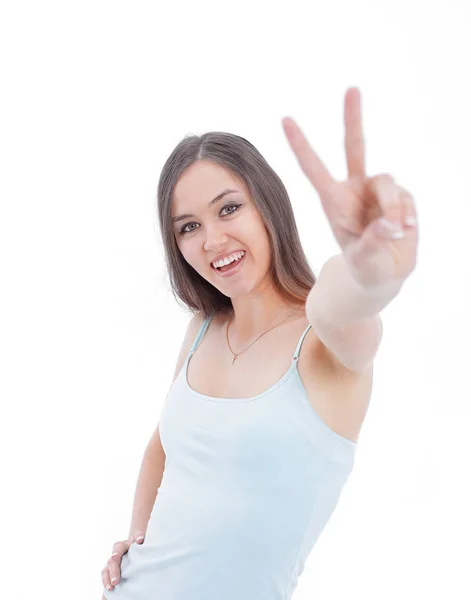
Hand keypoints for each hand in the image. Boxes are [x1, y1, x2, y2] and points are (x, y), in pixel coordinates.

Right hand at [101, 531, 144, 591]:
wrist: (133, 545)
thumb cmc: (137, 543)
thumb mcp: (138, 538)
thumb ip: (139, 536)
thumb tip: (140, 540)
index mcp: (121, 545)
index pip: (118, 548)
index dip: (116, 552)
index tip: (115, 557)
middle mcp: (114, 555)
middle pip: (112, 562)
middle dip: (113, 572)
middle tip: (116, 581)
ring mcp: (111, 564)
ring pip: (106, 571)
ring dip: (107, 580)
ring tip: (110, 588)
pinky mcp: (110, 571)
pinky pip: (106, 577)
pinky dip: (106, 583)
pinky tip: (110, 590)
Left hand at [281, 87, 418, 288]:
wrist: (384, 274)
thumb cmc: (365, 267)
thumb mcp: (364, 260)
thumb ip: (374, 242)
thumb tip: (391, 222)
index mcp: (333, 201)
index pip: (313, 169)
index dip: (301, 145)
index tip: (285, 119)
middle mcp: (354, 189)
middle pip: (354, 147)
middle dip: (352, 118)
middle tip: (351, 88)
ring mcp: (377, 191)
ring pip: (387, 181)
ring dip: (392, 207)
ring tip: (394, 232)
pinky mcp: (399, 196)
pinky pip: (406, 197)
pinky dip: (407, 216)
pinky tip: (403, 231)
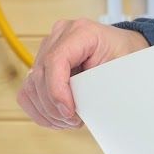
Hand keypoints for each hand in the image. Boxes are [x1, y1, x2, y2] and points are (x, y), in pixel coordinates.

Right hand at [17, 18, 149, 128]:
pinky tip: (56, 118)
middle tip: (74, 121)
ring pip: (31, 86)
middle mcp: (60, 36)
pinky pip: (28, 91)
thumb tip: (81, 108)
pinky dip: (39, 109)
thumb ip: (100, 86)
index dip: (57, 91)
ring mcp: (48, 49)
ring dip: (47, 111)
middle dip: (54, 106)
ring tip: (69, 120)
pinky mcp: (41, 64)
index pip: (55, 61)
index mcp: (81, 32)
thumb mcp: (120, 70)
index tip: (69, 112)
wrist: (123, 51)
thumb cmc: (124, 57)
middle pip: (40, 76)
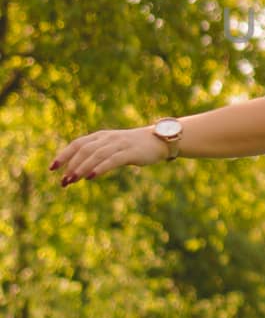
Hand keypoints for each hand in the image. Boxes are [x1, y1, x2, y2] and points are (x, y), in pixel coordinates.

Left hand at [49, 126, 166, 187]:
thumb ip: (97, 155)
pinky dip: (99, 168)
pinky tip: (90, 176)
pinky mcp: (130, 152)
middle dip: (71, 165)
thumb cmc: (134, 147)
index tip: (51, 168)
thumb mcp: (113, 148)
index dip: (63, 155)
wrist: (159, 140)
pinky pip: (111, 160)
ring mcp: (119, 144)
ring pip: (95, 155)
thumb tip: (78, 171)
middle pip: (83, 149)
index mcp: (101, 136)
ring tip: (72, 180)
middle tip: (63, 181)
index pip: (77, 144)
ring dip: (81, 168)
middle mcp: (107, 138)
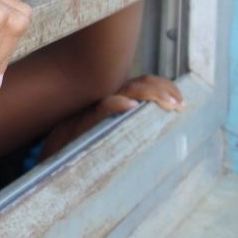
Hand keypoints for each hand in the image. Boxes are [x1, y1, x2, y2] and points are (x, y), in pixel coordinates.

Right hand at [39, 75, 181, 160]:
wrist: (56, 154)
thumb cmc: (86, 144)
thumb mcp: (113, 131)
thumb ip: (131, 123)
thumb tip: (159, 125)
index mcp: (117, 98)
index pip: (143, 82)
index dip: (164, 86)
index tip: (181, 100)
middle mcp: (108, 97)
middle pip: (140, 82)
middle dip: (164, 90)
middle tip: (180, 105)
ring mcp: (97, 107)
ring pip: (127, 91)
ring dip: (151, 94)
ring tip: (168, 104)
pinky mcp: (85, 121)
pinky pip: (103, 107)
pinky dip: (117, 104)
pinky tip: (131, 106)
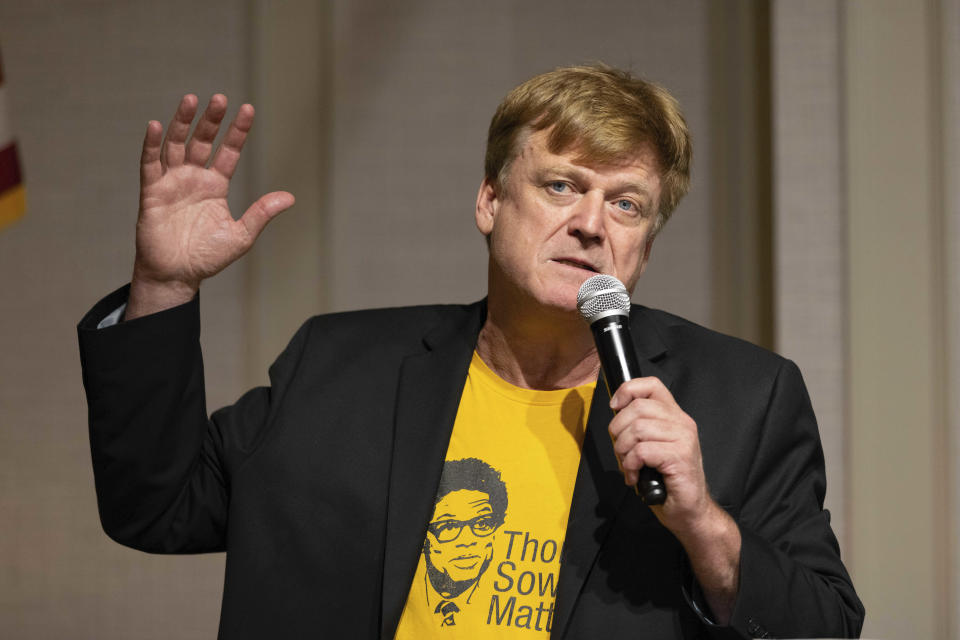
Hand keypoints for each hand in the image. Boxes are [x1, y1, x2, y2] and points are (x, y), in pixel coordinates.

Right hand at [127, 94, 294, 318]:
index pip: (228, 152)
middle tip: (220, 99)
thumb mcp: (241, 235)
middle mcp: (194, 178)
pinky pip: (150, 164)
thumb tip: (289, 197)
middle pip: (202, 141)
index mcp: (216, 186)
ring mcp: (172, 182)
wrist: (177, 275)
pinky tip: (157, 126)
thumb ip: (261, 214)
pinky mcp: (152, 192)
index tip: (247, 109)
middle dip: (211, 120)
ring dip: (182, 123)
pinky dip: (152, 145)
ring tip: (190, 100)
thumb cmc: (207, 257)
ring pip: (176, 145)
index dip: (237, 131)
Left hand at [608, 377, 739, 621]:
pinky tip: (635, 476)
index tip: (615, 408)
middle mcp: (682, 423)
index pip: (652, 385)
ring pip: (637, 429)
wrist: (690, 512)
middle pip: (637, 407)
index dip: (627, 391)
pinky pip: (641, 451)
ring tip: (629, 467)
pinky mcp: (680, 457)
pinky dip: (630, 465)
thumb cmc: (667, 482)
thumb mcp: (651, 447)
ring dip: (623, 451)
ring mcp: (684, 439)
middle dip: (618, 430)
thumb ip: (639, 428)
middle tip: (621, 451)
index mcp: (675, 416)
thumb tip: (615, 414)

━━━━━━━━━━

_AIM OF THE TASK_:
Give the records back exactly, with no pictures.

_ANSWER TO THIS EXERCISE_:
Hand keypoints for each hand in the image. Boxes are [x1, y1, x2, y2] and points are (x, y), in pixel coordinates.

Right hand at [101, 531, 144, 591]:
wrist: (133, 545)
thumb cmc: (137, 543)
thumb mcp: (138, 538)
thumb ip: (139, 536)
thumb tip: (140, 540)
index mcp: (121, 545)
index pip: (118, 548)
index dip: (116, 552)
index tip: (115, 557)
middle mcp: (114, 555)
middle pip: (112, 562)
middle dip: (113, 572)
middle tip: (116, 581)
ring mcp: (111, 564)
ring pip: (106, 571)
ring dip: (107, 580)
ring tip: (110, 588)
pinky mcp: (110, 571)
pinky pip: (106, 577)
pinky dip: (106, 583)
pinky tip: (110, 590)
Left hand at [281, 87, 418, 288]:
wrist: (384, 274)
thumb cmc: (365, 267)
thumb mcp: (364, 260)
thumb ip: (374, 242)
thumb tip: (391, 222)
index mcp: (333, 201)
index pip: (313, 169)
index dip: (301, 145)
index tip: (285, 119)
middle mcp: (354, 189)
middle pip: (354, 147)
middle dip: (352, 118)
middle tip: (351, 88)
ring mcp: (377, 191)
ring pip: (387, 181)
ring dip: (392, 207)
ring tip: (394, 232)
pinky mcp: (399, 196)
pinky pip: (406, 197)
pinky dip: (407, 216)
pinky tip: (403, 231)
Hand keypoints for each hand in the image. Boxes are [x1, y1, x2, y2] and points are (x, y), in pixel coordinates.

Right hand at [17, 18, 149, 128]:
pinky tip: (56, 118)
middle tip: (74, 121)
ring pip: (31, 86)
middle mcp: (60, 36)
pinky pip: (28, 91)
thumb tip: (81, 108)
pinky dip: (39, 109)
thumb ip: (100, 86)
index dip: (57, 91)
ring mcp: (48, 49)
ring dip: (47, 111)
middle dip: (54, 106)
ring tip: (69, 120)
pinky mcp: (41, 64)
index pip: (55, 61)
index mcp: (81, 32)
thumb mcp: (120, 70)
index tip: (69, 112)
wrist: (123, 51)
thumb cmc: (124, 57)
middle pip: (40, 76)
Hand keypoints for each hand in the image. Boxes are [x1, y1, x2, y2] and points are (x, y), in pixel coordinates.

Left hand at [49, 126, 166, 187]:
thumb ip: (97, 155)
pinky dip: (99, 168)
pinky tip: (90, 176)
pinky mcp: (130, 152)
middle dip: (71, 165)
thumb cmc: (134, 147)
index tip: (51, 168)
thumb mcp: (113, 148)
index dip: (63, 155)
wrist: (159, 140)
pinky pip: (111, 160)
ring mcp: (119, 144)
ring pip: (95, 155)
thumb tip: (78, 171)
middle pip: (83, 149)
index mcp: (101, 136)
ring tip: (72, 180)
middle tip: (63, 181)
index pip: (77, 144)
ring dip: (81, 168)
middle mcp: (107, 138)
Hand keypoints for each hand in the image. Boxes are [x1, y1, x2, y2] and points are (x, y), in pixel coordinates.

Right hand at [39, 75, 181, 160]:
wrist: (56, 154)
thumb cmc: (86, 144)
thumb mcp: (113, 131)
thumb ip: (131, 123)
thumb tip: (159, 125)
index mcp: (117, 98)
index pip: (143, 82)
index dip: (164, 86)
index tip: (181, 100)
middle mcp: (108, 97)
middle pip: (140, 82)
middle dip: (164, 90)
middle tip: (180, 105)
ring mcp: (97, 107)
ring pip: (127, 91)
ring dip: (151, 94)
ring tip: (168, 104)
pinky mcp: (85, 121)
pinky pip: (103, 107)
pinky dip: (117, 104)
pinky tip: (131, 106)
Hand keypoints for each hand in the image. Boxes are [x1, y1, x2, y2] and points are (x, y), in pixel coordinates.

Right hand at [127, 94, 294, 318]:
index pip: (228, 152)
middle tip: (220, 99)
thumb mcp: (241, 235)
middle mcp: (194, 178)
pinky pip: (150, 164)
thumb tip: (289, 197)
middle pip: (202, 141)
index mcp: (216, 186)
ring mcp: (172, 182)
wrist: (177, 275)
pinky tip: (157, 126)
thumb ip: (261, 214)
pinky mcp: (152, 192)
index tip: (247, 109)
middle dip: (211, 120)
ring dip: (182, 123)
pinky dip: (152, 145)
ring tip: (190, 100)
thumb cmc: (207, 257)
ring pip: (176, 145)
index dip: (237, 131)
Left hand at [608, 377, 739, 621]:
pinky tip: (635, 476)
index tip: (615, 408)
middle mcp: (682, 423)
index pip: (652, 385)
ring pip: (637, 429)
wrist: (690, 512)
middle pip: (637, 407)
index dip: (627, 391)
pinky pip: (641, 451)
ring tip: (629, 467)
pinky mcp: (680, 457)
pinky dip: (630, 465)
thumb cmc: (667, 482)
thumb mcp: (651, 447)
ring dip: (623, 451)
ring mcp: (684, 439)
middle dip: (618, 430)
thumb ip: (639, 428)
middle tip: (621, 451)
index mcp: (675, 416)
thumb tip: (615, 414)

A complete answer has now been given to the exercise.